**** Data

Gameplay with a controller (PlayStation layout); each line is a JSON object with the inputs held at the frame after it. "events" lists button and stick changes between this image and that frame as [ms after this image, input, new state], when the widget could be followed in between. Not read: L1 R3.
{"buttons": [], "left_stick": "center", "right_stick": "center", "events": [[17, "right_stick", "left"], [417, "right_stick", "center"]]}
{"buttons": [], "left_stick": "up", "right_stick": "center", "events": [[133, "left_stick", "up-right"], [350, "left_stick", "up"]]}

********

Task item: Transcribe all of the data above, keeping each line exactly as it stands.

Answer area:
Gameplay with a controller (PlayStation layout); each line is a JSON object with the inputs held at the frame after it. "events" lists button and stick changes between this image and that frame as [ms after this image, input, new state], when the widget could be followed in between. Not read: L1 R3.
{"buttons": [], "left_stick": "center", "right_stick": "center", "events": [[17, "right_stick", "left"], [417, "right_stick", "center"]]}
{"buttons": [], "left_stick": "up", "right_stick": "center", "events": [[133, "left_stick", "up-right"], [350, "left_stick", "up"]]}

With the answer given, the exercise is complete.